Minister reconsidering media ban on detention centres
Justice and Home Affairs Minister Carmelo Mifsud Bonnici will be considering whether to retain the government's policy to ban the media from detention centres. The news follows yet another report by an international organis-ation, this time the...
Justice and Home Affairs Minister Carmelo Mifsud Bonnici will be considering whether to retain the government's policy to ban the media from detention centres.
The news follows yet another report by an international organis-ation, this time the European Commission against Racism and Intolerance (ECRI), which criticised the conditions in detention centres, albeit indirectly.
The ERCI hit out at the detention policy itself, saying it affected migrants' rights and fuelled racism.
The government strongly reacted to the report, saying the ECRI was not appreciating the scale of the crisis faced by Malta in this regard.
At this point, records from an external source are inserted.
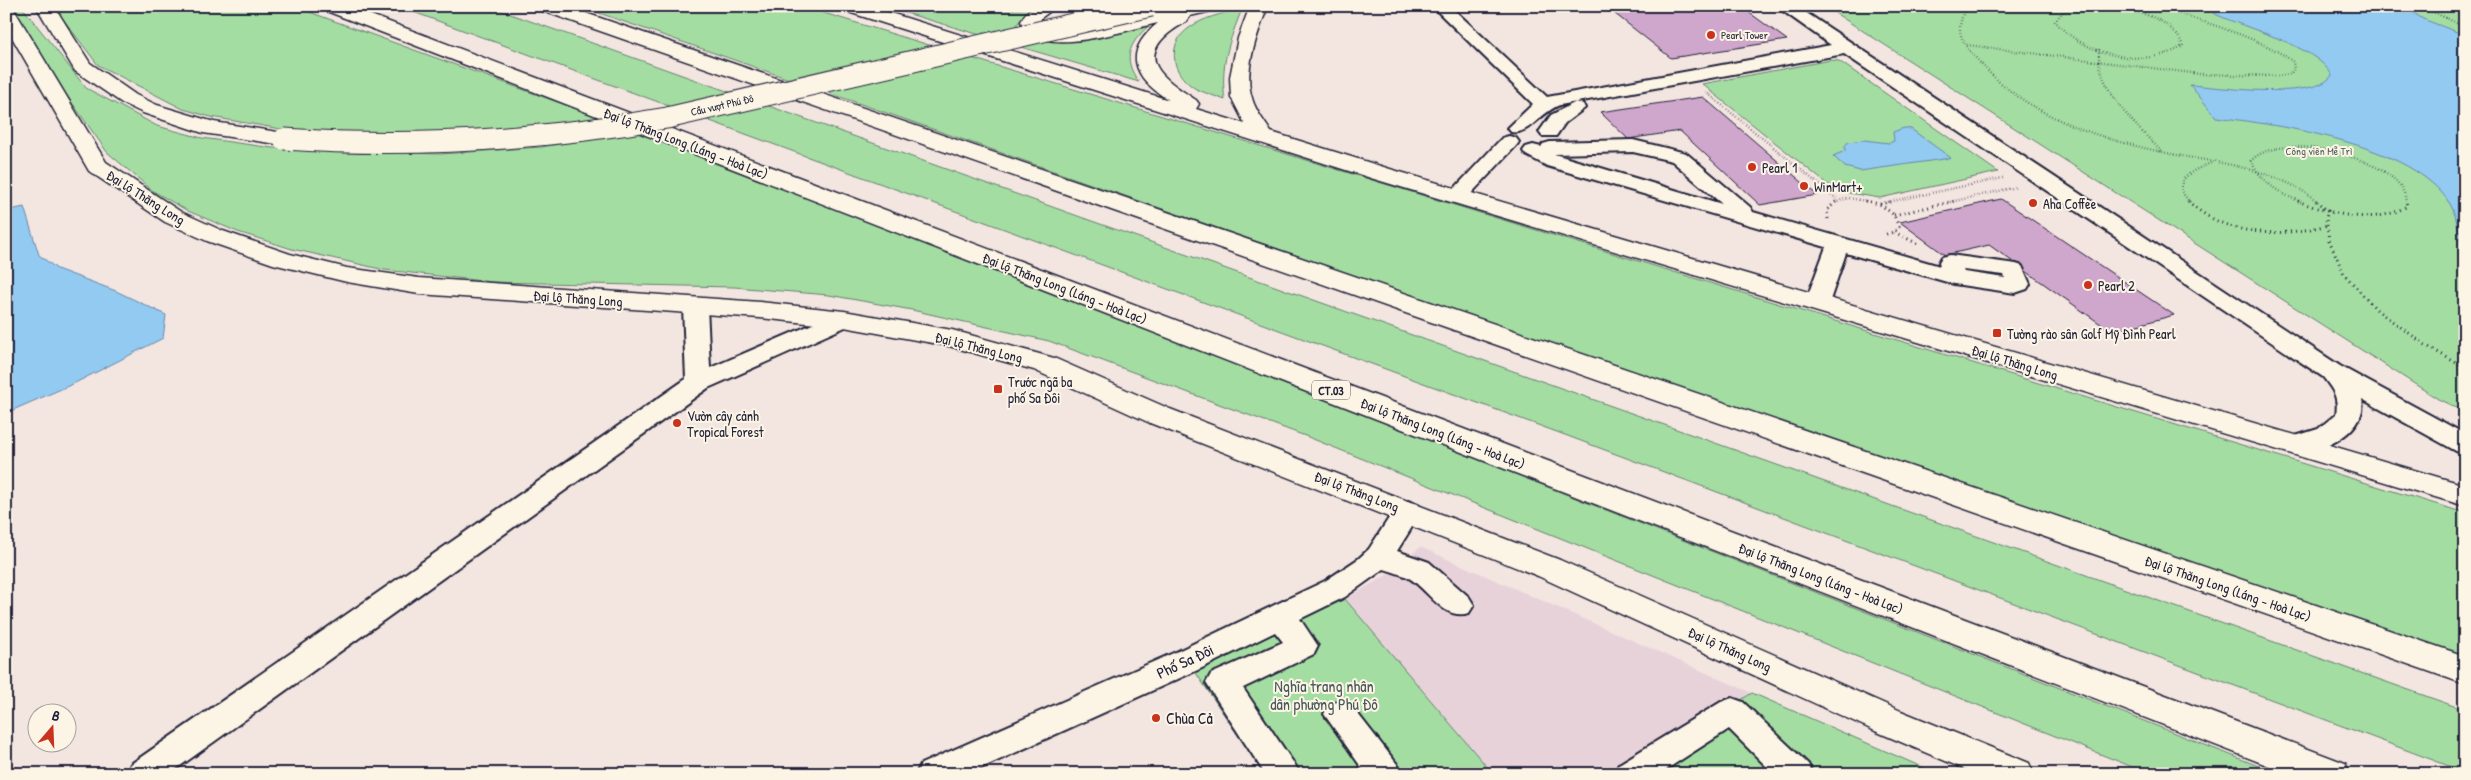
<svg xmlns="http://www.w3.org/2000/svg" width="2471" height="780" viewBox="0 0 2471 780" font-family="'Patrick Hand',sans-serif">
<rect width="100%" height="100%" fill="#f3e5e0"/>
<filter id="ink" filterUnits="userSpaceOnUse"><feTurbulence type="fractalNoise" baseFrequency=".02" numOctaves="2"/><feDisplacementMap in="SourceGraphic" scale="10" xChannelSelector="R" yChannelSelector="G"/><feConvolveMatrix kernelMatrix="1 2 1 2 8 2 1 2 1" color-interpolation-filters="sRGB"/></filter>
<g filter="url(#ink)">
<path fill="#e8d2da" d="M1420,547l332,146 -130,81h-129l-148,-175 42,-24z"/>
<path fill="#a4dda2" stroke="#63806e" d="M53,6h240l314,114 -167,16 -153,-6 -76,-13 -28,-8 -85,-44z
M397,6h91l1977,704v62l-900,-337z
M579,6h222l1664,507v149z
M893,6c46,7 93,6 140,2l-9,6 -9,14 137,-5c-21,18 -32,34 -13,59l-250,-74z
M1824,6h641v406l-27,-13z
M23,8l63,80 71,38 45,12 71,10 167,6 101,-7 99,-16 1639,643h-129l-842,-337 -259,-96 -137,-31 -83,-15 -95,-8 -242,-5 -107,-12 -93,-21 -54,-17 -50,-21 -35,-20 -46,-39 -49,-69 -44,-73z
M1242,9c-13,33 -22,55 -17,91 -10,-4 -20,-7 -29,-11 -10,-6 -19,-16 -21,-27 -7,-37 39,-47 67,-53z
M1831,60l8,1 159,111 -118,26 -37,-6 -16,-8 -125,-100z
M1345,599l148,175h-229l-70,-104z
M1752,693l186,81h-316z"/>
<path fill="#93caf1" stroke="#6687a8" d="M2221,6h182l20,13 42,16v219c-8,-13 -5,-34 -15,-50 -36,-60 -170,-79 -234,-87l-26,-32c29,2 127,16 142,-10 -18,-31 -87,-46 -119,-62v-3z
M1904,128l7,1 40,29 -91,13 -15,-4 -12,-11 12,-5v-5l3,-4 16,-2 25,3 5,-2 -1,-9z
M24,207l15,48 18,14 59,22 50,24 -3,23 -88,45 -69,30v-202z"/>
<path fill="#cfa6cc" stroke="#22223b" d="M1482,6h37l-32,5z
M1605,6h135l47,34 -116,18z
M1703,97l114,98 -57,10 -80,-74 -52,8 -28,-27z
M2001,199l173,116 -62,17 -123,-87 -44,10 -45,-33z"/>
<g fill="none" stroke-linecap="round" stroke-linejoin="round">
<g stroke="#22223b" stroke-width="4">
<path id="minor" d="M1432,6h18l97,91 284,-52 -55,-39h20l544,360 125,68v20l-9,-3 -94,-52c7,34 -49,60 -76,52l-4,-6 4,-6 32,-10 18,-15c3,-17 -3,-24 -13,-37l-479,-323 -284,51c-18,6 -32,31 -49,27l-3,-4 25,-24z
M1576,102l7,2 2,4 -20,15 -9,13h-14l-3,-4 12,-17z
M1509,136l7,2 3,4 -3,4 -51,54 -7,2 -7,-2 -3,-4 3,-4 51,-54z
M1633,140l53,13 64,54 3,5 187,54 -1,-4 3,-5 8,-2 66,9 6,2 8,18 -3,5 -12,4 -61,-9 -108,-31 -17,50 -4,5 -8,2 -8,-2 -4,-5 21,-56 -279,-81 -21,-11 -3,-4 3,-4 7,-2 8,2 2,-3 7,-2zM1633,152l39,9 50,43 -168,-50zM1963,270l41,5 1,3 -41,-6z
M695,300l8,2 4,5 3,61 126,-54 8,-2 8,2 4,5 -4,5 -144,64 -539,386h-43l5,-10 555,-385 -3,-72 4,-5z
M1408,501l10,3 4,7 -25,40 32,11 40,35 5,8 -5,8c-26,8 -39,-22 -60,-35 -7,-4 -17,-6 -25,-9l-39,28 -45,22 18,27 -4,8 -71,34 58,86h-36l-59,-91 5,-9 72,-32 -8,-10 -75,37 -232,105h-52l5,-10 257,-113 147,-70 33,-22 11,-10 29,-45z
M1732,698l11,4 65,62 5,10h-39l-45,-45 -70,45h-45l5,-10 102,-62z
M1340,701l11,4 46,59 5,10h-36l-42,-60 5,-9z"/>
</g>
<g stroke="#22223b" stroke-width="3">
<path id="major" d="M6,6l7,1 2,4 91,151 75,50 42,19 67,23 57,14 72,10 341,24 84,9 108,19 102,28 116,51 390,151 341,151 128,52 5,11h-58l-101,-43 -337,-155 -388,-153 -116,-53 -85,-24 -105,-19 -84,-9 -341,-24 -72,-12 -74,-18 -66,-23 -42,-19 -76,-51 -83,-144z
M36,6h18l36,57 46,32 21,10 57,17 70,11 8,1 3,5 -3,5 -8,1 -81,-12 -60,-20 -21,-10 -47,-32z
M839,6h29l301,94c-36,-22 -47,-48 -11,-77 -32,7 -99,30 -127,11 -5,-3 -7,-8 -10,-12 7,-18 19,-16 36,-16l-16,12 -1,5c26,20 111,-14 144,-17 12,-1 23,0 35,0l-3,4 -26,6c-2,7 -11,9 -17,14 -42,30 -4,52 23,70l3,4 -3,5 49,15 -14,-27 -1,-20 8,-39 12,-32h18c-10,26 -25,64 -16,92 3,12 12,23 19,34l119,37 1075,316v21l-1091,-327 -532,-169z"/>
</g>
<g stroke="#22223b" stroke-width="3">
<path id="highway" d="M321,6h26l1998,757 5,11h-60l-1966,-764z
M537,6h28l1900,650v28l-1925,-674z"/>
</g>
<path stroke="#22223b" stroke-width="2.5" stroke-dasharray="0.5 2.5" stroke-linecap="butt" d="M1965,6c-1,7 -5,15 -5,22 0,16 17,31 26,41 50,53 128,74 196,87 46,8 99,15 136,46
M2421,6l44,21
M2082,7c34,1 87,2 101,39 -38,24 -100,9 -128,-25l8,-9z
M2138,12l20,-5
M1967,45l233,29 78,2 12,-2 4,-5 -1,-7c-26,-23 -101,-43 -136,-56
M2099,49c-3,41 37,76 63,103
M1706,92l132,108
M1835,202l14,-4 22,4
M1888,202l115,-24
M1950,202l67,-15
M2190,202c-22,-21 3,-32 21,-39
M2301,202c-22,-9 -39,-19 -50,-41 27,-30 117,-6 143,18 8,7 11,14 12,23"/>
<path stroke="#22223b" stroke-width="3" stroke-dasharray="1 4" stroke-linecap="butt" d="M1865,201l15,3 14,-3
M2188,201c37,36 93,37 139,24
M2298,201c32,13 78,25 109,5l-1,-5
M2316,201l12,10 -2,7 3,22 15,34 34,37 49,35 38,22
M1880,204l14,11 5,12 -5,5 -11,3
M1894,215l61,-14
M1828,219l-1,-9 10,-9
M1894,232l24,12"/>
<use href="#minor" fill="#fcf5e5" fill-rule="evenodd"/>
<use href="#major" fill="#fcf5e5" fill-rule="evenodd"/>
<use href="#highway" fill="#fcf5e5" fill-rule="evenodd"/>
<g stroke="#22223b" stroke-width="23" stroke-linecap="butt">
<path id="major-bridge" d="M284,139c129,9 255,1 383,-21l484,-112"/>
</g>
<use href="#major-bridge" stroke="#fcf5e5" stroke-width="21"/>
</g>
</g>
<g fill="#c8321e" stroke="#fcf5e5" stroke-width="2">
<circle cx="1711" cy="35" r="5"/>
<circle cx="1752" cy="167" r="5"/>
<circle cx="1804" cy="186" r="5"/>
<circle cx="2033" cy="203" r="5"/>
<circle cx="2088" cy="285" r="5"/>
<rect x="1992" y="328" width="10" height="10" rx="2.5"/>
<rect x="993" y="384" width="10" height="10" rx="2.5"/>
<circle cx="677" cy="423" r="5"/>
<circle cx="1156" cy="718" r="5"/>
</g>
<g text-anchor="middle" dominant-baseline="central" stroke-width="4" stroke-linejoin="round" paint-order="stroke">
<g font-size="11" fill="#22223b" stroke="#fcf5e5" text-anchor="start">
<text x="1721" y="35">Pearl Tower</text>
</g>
<g font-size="11" fill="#22223b" stroke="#fcf5e5">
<text transform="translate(722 105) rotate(-13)">Cầu vượt Phú Đô</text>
</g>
<g font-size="11" fill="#495a5a" stroke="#fcf5e5">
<text x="2319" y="151">Công viên Mễ Trì</text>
</g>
<rect fill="#fcf5e5" stroke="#63616e" stroke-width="1" x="1312" y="380.5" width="38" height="19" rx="4"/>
<g font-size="12" font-weight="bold" fill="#22223b">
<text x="1331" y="390">CT.03</text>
</g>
<g font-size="14" fill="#22223b" stroke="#fcf5e5">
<text transform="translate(686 143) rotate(21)">Đại lộ Thăng Long (Láng - Hoà Lạc)</text>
<text transform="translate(146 197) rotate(32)">Đại lộ Thăng Long</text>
<text transform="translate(1065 288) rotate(21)">Đại lộ Thăng Long (Láng - Hoà Lạc)</text>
<text transform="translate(578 298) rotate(4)">Đại lộ Thăng Long</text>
<text transform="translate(979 347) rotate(14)">Đại lộ Thăng Long</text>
<text transform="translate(2015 362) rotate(17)">Đại lộ Thăng Long</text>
<text transform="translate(1443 433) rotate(21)">Đại lộ Thăng Long (Láng - Hoà Lạc)</text>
<text transform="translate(1357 491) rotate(21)">Đại lộ Thăng Long</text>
<text transform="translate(1821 578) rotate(21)">Đại lộ Thăng Long (Láng - Hoà Lạc)</text>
<text transform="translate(2228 588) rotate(19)">Đại lộ Thăng Long (Láng - Hoà Lạc)</text>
<text transform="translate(1730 649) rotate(24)">Đại lộ Thăng Long</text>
</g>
<g font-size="14" fill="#22223b" stroke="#fcf5e5" text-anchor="start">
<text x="1762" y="167">Pearl 1</text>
<text x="1814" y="186">WinMart+</text>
<text x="2043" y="203">Aha Coffee</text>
<text x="2098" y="285">Pearl 2</text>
<text x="2007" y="333">Tường rào sân Golf Mỹ Đình Pearl</text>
<text x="1008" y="381">Trước ngã ba<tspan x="1008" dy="16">phố Sa Đôi</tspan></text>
<text x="687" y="415">Vườn cây cảnh<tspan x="687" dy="16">Tropical Forest</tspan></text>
</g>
<g font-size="16" fill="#22223b" stroke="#fcf5e5">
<text transform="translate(1185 661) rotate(-25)">Phố Sa Đôi</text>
</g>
<g font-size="16" fill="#495a5a" stroke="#fcf5e5">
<text x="1324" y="686">Nghĩa trang nhân<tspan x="1324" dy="18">dân phường Phú Đô</tspan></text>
</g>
<g font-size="16" fill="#22223b" stroke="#fcf5e5" text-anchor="start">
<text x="1166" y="718">Chùa Cả</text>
</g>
</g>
<rect width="2471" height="780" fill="none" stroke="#fcf5e5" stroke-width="25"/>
<rect x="12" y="12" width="2446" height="755" fill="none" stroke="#22223b" stroke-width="2" filter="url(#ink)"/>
<g transform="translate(52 728) rotate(19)"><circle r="24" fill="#fcf5e5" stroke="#a5a1a1"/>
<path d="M0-4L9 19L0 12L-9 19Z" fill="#c8321e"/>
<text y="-8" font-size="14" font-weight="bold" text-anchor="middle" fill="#22223b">B</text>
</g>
</svg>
It rebutted the report's comments made on detention centres, insisting that maintenance at centres was being carried out on an ongoing basis but that sometimes vandalism and lack of interest shown by a minority of the immigrants contributed towards the degradation of physical conditions.
The press has, again, been faced with an agency making claims it cannot verify independently because it has been government policy to ban media presence in the centres.
When questioned about the access of the press to the centres, Dr Mifsud Bonnici said: "I intend considering this thing (the ban on the media's access to detention centres) but right now I am taking over both the detention centres and the open centres to see exactly what there is and take action accordingly."
An eye-opening tour, which revealed the largely sub-standard conditions the immigrants were being kept in, was held for the media back in 2006. But since then, no journalist was able to verify the improvement in the living conditions of immigrants which the government claims to have taken place.